Bigfoot Investigators Brave Ohio Winter Night for Sasquatch Search
Posted Wednesday, July 08, 2026
By Squatchable.com staff
So I stumbled across this documentary-style episode the other night and honestly, it had me glued to the screen. If you're into field investigations, this one is worth checking out.
The setup is pretty straightforward. Two investigators, Seth and Alex, are out at a cabin property doing what they call "bigfooting" — basically wandering the woods, listening for vocalizations, and trying to catch anything unusual on camera. The conditions were brutal. Snow was coming down hard, temperatures dropping into the low 20s, and everything was coated in ice. Not exactly prime weather for a long night in the woods, but these guys committed.
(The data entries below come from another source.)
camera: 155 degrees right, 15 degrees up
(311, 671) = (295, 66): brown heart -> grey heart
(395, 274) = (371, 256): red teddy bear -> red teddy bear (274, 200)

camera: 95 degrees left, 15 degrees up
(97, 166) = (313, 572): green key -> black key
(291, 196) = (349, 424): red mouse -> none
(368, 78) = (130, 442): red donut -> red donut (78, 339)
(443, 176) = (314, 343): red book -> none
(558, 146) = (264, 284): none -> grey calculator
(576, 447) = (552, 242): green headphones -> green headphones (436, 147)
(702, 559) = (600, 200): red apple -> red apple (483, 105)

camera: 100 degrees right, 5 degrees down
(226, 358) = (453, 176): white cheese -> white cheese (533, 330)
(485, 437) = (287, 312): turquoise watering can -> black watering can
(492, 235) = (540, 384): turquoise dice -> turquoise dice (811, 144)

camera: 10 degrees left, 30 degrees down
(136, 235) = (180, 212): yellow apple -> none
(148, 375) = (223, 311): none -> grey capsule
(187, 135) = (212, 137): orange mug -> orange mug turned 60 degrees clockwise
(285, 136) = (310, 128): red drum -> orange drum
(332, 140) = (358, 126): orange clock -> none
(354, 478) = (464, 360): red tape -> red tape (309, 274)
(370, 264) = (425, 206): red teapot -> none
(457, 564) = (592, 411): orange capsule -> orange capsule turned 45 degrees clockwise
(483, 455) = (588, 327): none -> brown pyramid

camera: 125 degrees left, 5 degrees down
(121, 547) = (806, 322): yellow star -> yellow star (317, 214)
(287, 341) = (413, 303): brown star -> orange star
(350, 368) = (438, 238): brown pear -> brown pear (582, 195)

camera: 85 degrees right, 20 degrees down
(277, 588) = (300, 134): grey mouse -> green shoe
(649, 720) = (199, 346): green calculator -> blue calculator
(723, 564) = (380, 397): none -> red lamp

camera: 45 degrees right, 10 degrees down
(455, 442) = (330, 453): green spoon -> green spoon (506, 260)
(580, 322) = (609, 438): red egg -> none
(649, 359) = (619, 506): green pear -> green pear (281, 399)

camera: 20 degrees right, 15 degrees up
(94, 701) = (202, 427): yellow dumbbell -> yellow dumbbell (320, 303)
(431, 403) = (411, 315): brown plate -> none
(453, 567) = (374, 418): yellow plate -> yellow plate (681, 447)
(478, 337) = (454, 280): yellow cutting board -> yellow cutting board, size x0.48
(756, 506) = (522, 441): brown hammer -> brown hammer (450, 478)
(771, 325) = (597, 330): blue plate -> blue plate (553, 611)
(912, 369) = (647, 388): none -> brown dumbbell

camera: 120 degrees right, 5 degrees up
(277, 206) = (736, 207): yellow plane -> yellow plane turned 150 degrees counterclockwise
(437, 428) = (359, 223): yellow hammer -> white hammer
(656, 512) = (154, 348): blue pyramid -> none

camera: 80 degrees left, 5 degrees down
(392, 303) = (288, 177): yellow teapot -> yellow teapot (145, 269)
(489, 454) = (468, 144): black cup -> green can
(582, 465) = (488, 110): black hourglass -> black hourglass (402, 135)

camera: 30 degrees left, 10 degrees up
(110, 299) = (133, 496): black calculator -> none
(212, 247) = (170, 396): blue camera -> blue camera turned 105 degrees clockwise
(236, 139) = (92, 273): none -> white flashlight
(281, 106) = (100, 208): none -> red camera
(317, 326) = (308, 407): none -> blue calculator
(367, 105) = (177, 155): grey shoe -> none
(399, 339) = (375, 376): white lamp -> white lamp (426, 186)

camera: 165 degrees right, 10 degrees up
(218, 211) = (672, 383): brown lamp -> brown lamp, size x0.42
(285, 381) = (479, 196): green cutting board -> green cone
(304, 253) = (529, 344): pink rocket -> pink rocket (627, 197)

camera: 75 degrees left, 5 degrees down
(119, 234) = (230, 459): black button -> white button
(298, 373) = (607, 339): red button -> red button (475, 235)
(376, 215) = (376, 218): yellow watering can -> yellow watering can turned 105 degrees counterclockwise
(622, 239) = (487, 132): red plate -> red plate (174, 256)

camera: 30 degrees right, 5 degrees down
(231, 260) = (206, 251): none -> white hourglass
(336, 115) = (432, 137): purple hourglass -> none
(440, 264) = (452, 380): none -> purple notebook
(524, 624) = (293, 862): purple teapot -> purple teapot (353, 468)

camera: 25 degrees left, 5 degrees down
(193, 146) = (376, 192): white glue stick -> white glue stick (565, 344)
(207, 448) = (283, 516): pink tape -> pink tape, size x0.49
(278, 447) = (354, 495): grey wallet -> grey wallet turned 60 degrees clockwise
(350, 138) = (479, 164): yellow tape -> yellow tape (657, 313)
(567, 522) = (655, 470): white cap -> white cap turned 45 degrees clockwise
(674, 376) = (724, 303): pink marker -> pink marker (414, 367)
One of the first things that caught my attention was a comment Alex made early on about how Bigfoot may have domesticated coyotes to act as hunting dogs. That's a theory that pops up every now and then in the community, and it's always fascinating to hear researchers talk about it out in the field. Coyotes behaving unusually, trailing something, or showing up in places they shouldn't — it all feeds into that idea.
Then they started finding things. A massive skeleton of some kind that had clearly been there a while. Animal carcasses hanging up in the trees — turkeys, from the looks of it. And here's where it gets interesting. Finding prey animals cached in trees is something that's been reported in Bigfoot encounters for decades. Witnesses have described seeing deer carcasses, raccoons, and other animals placed up in branches, almost like they were stored there. The idea being that whatever did it wanted to keep its food away from other scavengers. It's one of those behavioral patterns that researchers keep an eye on.
While they were checking out the area, one of them knocked on a tree — you know how investigators do — and almost immediately, something knocked back. Twice. From up the hill. They both heard it. The woods were mostly barren, so visibility was decent, but they couldn't spot anything. Could have been ice cracking, could have been wind, but the timing was suspicious enough to make them pause.
Later that night, Seth was sleeping up in his Jeep near what they called the Rougarou woods — a spot where Alex and another investigator, Eli, had stayed while filming a different project called Beyond the Trail. Around 3:15 or 3:20 in the morning, he heard a loud percussive sound off to his right, toward the river woods. He laid there for almost 40 minutes waiting to hear it again, but nothing. With everything iced over, tree limbs snapping is a real possibility, but a single loud bang in the middle of the night in Bigfoot territory? That's the kind of thing that keeps you awake.
They also brought out a thermal unit at one point and caught eyes up on the hill behind the cabin. It turned out to most likely be a deer, but the way it just stood there watching them without moving was strange. It eventually took off, but the behavior was odd enough that they both commented on it.
And then there's the light. Seth noticed a white light over by his car — a car he had shut off and checked. He was certain the lights were off. Alex saw it too. They walked over to investigate, but by the time they got close, it was gone. No explanation, no source. Just a light that shouldn't have been there.
One of the more interesting conversations in the episode touched on the Ohio Howl — a recording that's considered something of a gold standard for vocalizations out of Ohio. It came from Columbiana County, which is right next to where they were investigating. If you're not familiar with the Ohio Howl, it's one of those recordings that comes up constantly in Bigfoot discussion circles. Loud, sustained, and unlike anything a known animal produces. The fact that they're working territory neighboring where that recording originated adds a layer of context to everything they were hearing — or hoping to hear.
Honestly, this episode has a lot of the small, weird stuff that makes field investigations compelling. Nothing definitive, nothing that screams "gotcha," but a steady buildup of odd moments — knocks, cached animals, unexplained lights, sounds in the dark. The kind of stuff that makes you want to go pull up the full episode and watch it yourself.
Definitely worth the watch if you haven't seen it yet.